Insomma il militante pentastellato si sveglia una mattina, si specchia e scopre che il Movimento è pieno di “mele marce”, che non è più diverso dagli altri partiti. Ma da quanto dura questo sistema? Ancora non si sa. Ma qualche domandina dobbiamo porla.
Possibile che non ci fosse un controllore? Stiamo parlando di un milione di euro! I parlamentari e consiglieri regionali non sono poi migliaia. Bastava solo un contabile con la 5^ elementare e la calcolatrice presente nel cellulare. Non voglio insinuare il dubbio che ci siano dei conniventi tra i controllori, ma sicuramenti ci sono degli incapaci.
Deputati 5 Stelle denunciano spese di viaggio sostenute quando aerei, treni e bus sono gratuiti per i parlamentari. Di Maio, il grande sconfitto dai congiuntivi, chiede rimborso di € 7.458 per cancelleria e stampa. Ma quanto stampa e scrive il nostro? Penso che per come scrive e parla dovrebbe spenderli in un corso di scuola elementare.

————————

COSA FARE:
• a. Ripeti parola per parola il brano sul Movimento 5 Stelle, da "Possibile che non" fino a "sono degli incapaci." incluso.
• b. In base al brano sul Movimento 5 Stelle, perché le spese di viaggio denunciate dai deputati risultano discutibili?
• c. Rispondi alle seguenti domande sul brano sul Movimento 5 Stelle:
(i) Quale somma complessiva viene citata a proposito della mancanza di un controllore?
(ii) Quale rimborso chiede Di Maio per cancelleria e stampa?
(iii) Che cosa scopre il militante pentastellato quando si specchia?
Il materiale che segue proviene da un'altra fonte.

DATI:
————————

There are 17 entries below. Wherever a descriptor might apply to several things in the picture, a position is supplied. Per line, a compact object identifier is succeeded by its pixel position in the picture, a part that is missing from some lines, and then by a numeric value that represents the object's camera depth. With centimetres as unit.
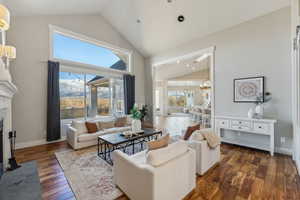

————————

ELENCO SOLUZIONI:
• a.
Possibile che non ci fosse un controllore? Stiamo parlando di un milione di euro! I parlamentari e consiglieri regionali non sono poi migliaia. Bastava solo un contabile con la 5^ elementare e la calcolatrice presente nel cellulare. Non voglio insinuare il dubbio che ci siano dei conniventi tra i controllori, ma sicuramenti ci sono degli incapaci.

• b. Le spese di viaggio risultano discutibili perché per i parlamentari aerei, treni e bus sono gratuiti.

• c.
(i) Viene citato un milione di euro.
(ii) Di Maio chiede un rimborso di € 7.458.
(iii) Scopre che il Movimento è pieno di "mele marce" e che non è più diverso dagli altri partiti.